Ahmed Bayram, portavoce del Norwegian Refugee Council per il Medio Oriente dice a Domani che la sua organizzazione ha uno staff di circa 50 persone a Gaza. Le case di molte di loro sono state distrutte o comunque gran parte dello staff è tra gli sfollati. Racconta Bayram che la sua organizzazione non riesce a fornire aiuti alla popolazione civile a causa dei continui bombardamenti sulla Striscia. E come loro anche le altre organizzazioni non governative non riescono ad operare.

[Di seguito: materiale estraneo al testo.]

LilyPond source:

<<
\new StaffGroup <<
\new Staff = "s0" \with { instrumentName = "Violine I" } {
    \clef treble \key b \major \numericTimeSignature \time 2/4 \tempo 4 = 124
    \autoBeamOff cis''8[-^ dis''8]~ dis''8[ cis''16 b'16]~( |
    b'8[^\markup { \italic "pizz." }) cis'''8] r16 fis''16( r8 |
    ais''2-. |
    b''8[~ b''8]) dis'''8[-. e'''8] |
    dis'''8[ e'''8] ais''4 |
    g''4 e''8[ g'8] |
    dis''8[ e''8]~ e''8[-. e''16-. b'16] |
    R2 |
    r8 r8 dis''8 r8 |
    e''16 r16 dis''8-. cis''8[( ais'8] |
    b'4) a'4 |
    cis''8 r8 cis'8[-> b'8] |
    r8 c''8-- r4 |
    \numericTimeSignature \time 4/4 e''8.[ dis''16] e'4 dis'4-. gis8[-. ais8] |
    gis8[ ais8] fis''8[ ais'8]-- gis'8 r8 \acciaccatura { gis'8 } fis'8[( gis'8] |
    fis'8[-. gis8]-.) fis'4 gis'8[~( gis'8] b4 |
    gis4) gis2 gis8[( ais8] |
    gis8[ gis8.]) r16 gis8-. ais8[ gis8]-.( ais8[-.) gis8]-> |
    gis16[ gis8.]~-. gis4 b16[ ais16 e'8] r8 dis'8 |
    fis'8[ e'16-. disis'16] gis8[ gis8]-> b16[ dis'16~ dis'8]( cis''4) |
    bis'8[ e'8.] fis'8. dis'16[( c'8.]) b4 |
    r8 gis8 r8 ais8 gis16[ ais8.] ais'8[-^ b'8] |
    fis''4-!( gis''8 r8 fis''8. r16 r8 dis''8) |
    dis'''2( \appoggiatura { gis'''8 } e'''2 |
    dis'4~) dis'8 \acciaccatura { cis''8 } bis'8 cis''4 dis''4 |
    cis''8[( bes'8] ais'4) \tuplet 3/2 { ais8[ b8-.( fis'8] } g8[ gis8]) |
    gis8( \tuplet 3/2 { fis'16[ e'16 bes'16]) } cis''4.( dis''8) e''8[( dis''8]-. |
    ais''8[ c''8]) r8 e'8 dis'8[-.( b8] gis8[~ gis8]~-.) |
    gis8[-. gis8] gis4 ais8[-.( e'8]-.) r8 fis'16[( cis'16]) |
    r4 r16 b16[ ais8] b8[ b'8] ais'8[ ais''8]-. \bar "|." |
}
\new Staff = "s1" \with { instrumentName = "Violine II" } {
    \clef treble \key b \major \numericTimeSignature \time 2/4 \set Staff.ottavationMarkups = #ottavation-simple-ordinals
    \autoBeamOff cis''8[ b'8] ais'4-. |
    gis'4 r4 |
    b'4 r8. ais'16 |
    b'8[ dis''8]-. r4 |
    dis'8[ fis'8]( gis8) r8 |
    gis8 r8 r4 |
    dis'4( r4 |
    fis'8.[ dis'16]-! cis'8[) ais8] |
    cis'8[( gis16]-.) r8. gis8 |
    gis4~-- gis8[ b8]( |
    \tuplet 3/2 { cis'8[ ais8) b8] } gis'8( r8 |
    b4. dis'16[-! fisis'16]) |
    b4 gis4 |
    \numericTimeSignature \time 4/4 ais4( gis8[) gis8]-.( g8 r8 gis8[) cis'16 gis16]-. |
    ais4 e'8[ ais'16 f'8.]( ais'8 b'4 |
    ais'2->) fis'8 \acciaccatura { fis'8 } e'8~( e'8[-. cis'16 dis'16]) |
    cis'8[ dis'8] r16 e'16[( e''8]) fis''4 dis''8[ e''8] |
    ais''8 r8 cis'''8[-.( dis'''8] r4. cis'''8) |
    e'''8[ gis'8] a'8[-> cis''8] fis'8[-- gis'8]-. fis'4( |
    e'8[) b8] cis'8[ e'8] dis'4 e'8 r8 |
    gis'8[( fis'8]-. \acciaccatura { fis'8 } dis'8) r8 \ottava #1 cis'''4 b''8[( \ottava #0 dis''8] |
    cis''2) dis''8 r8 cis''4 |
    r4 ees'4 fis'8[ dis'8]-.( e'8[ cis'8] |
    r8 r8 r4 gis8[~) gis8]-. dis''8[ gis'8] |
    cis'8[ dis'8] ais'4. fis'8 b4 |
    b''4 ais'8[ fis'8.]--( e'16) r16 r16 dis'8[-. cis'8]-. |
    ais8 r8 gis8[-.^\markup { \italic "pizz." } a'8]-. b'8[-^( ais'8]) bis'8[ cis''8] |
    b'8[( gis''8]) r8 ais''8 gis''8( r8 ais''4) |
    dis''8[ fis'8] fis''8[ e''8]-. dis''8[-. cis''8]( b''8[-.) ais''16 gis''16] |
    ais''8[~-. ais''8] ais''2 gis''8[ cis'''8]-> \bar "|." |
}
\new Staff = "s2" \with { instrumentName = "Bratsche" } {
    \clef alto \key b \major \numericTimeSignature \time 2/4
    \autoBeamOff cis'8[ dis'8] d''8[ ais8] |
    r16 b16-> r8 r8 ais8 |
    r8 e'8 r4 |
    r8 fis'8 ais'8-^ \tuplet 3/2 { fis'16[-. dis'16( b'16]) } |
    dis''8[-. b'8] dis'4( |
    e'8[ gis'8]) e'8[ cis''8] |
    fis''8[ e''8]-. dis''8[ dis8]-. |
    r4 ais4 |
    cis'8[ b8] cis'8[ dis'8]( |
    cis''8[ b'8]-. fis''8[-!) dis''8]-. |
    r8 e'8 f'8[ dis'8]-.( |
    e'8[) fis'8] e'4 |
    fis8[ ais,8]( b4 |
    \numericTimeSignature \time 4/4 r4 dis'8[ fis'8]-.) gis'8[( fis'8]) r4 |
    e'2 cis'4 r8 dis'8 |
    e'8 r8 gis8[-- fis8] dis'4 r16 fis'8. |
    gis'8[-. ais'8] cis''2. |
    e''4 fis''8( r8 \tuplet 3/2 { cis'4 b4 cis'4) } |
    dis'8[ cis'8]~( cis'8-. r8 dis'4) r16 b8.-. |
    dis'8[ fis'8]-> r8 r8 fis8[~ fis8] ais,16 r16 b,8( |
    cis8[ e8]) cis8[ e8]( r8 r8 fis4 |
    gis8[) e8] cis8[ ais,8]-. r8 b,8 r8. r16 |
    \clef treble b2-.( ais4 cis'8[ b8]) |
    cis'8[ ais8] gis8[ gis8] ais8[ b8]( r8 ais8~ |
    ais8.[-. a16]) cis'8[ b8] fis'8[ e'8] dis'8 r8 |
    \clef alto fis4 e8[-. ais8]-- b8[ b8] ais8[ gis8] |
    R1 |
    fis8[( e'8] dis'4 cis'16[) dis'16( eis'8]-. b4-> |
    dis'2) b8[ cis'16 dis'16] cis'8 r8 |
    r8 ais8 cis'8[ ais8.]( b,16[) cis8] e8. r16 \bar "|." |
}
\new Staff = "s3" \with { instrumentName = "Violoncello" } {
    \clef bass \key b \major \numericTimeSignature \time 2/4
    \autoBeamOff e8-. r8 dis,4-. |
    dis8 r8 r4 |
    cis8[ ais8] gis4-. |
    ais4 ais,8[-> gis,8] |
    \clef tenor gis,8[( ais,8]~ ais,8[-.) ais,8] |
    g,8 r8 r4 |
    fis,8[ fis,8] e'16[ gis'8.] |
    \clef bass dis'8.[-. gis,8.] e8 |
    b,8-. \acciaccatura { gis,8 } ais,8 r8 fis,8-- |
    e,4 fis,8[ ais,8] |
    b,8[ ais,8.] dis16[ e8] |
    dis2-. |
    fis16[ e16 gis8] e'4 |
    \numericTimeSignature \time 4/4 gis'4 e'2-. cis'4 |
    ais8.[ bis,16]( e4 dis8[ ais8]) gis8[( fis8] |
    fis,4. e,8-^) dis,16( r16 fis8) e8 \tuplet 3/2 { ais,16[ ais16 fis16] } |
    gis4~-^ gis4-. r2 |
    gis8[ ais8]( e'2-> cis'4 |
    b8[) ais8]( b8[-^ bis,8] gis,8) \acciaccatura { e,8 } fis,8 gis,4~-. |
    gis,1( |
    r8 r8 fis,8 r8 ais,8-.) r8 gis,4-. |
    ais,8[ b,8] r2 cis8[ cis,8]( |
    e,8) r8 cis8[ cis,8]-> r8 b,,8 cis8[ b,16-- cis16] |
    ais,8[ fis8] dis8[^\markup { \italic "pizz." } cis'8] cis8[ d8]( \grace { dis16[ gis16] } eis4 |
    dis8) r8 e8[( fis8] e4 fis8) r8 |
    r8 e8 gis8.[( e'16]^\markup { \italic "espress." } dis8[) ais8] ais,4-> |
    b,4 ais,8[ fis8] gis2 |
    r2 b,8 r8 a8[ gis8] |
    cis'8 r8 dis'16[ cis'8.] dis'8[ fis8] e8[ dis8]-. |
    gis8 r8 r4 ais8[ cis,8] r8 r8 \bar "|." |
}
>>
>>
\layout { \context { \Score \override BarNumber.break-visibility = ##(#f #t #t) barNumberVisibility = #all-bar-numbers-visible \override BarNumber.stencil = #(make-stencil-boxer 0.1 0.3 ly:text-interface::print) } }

«Tutti possono solo preoccuparsi di proteggersi dal prossimo raid aereo» dice Bayram, che si trova in Giordania. Nella mattinata di ieri Bayram ha parlato con alcuni operatori per assicurarsi che stessero bene ma la comunicazione con Gaza è molto complicata in queste ore. Senza fornitura di elettricità la comunicazione diventerà ancora più difficile, se non impossibile, in assenza di generatori.

Le trattative

«Non accetto che i civili siano dei bersagli, da entrambe le parti» aveva dichiarato alla Bbc ore prima Hozayfa Yazji, area manager per Gaza del Norwegian Refugee Council. «Guardo fuori dalla finestra di casa e vedo solo gente correre per le strade di Gaza e non sanno dove andare. Non c’è speranza» continuava Yazji, aggiungendo che i residenti di Gaza non hanno mai sperimentato nulla di simile durante i vari attacchi israeliani degli ultimi 14 anni. Niente di questa intensità.

L’esercito israeliano ha fatto sapere che i combattimenti si intensificheranno anche se il bilancio dei morti da entrambe le parti dovesse continuare a salire, augurandosi che l’appoggio che Israele sta avendo ora continui anche con l’intensificarsi delle operazioni di guerra. «Speriamo che rimanga così anche quando le scene che arriveranno dalla Striscia di Gaza diventeranno più difficili da capire e da sopportare», ha detto il tenente colonnello Jonathan Conricus, in un aggiornamento video.

Ad oggi i civili di Gaza sono completamente bloccati nel territorio della Striscia. Non possono entrare in Israele e neanche in Egitto, che martedì ha chiuso la frontiera di Rafah, l’unico punto di passaggio tra Gaza e il paese nordafricano, dopo numerosi bombardamenti dell’aviazione israeliana nella zona.

In questa situazione, per salvaguardare le vite dei civili, gli Stati Uniti stanno trattando con Israele ed Egitto per cercare di garantire la loro uscita dalla Striscia. Il ministro degli Esteri egiziano, Sameh Shoukry, è in contatto con le Nazioni unite, a cui ha garantito il totale appoggio alle agenzie dell’Onu nell’assicurare aiuti umanitari alla popolazione civile.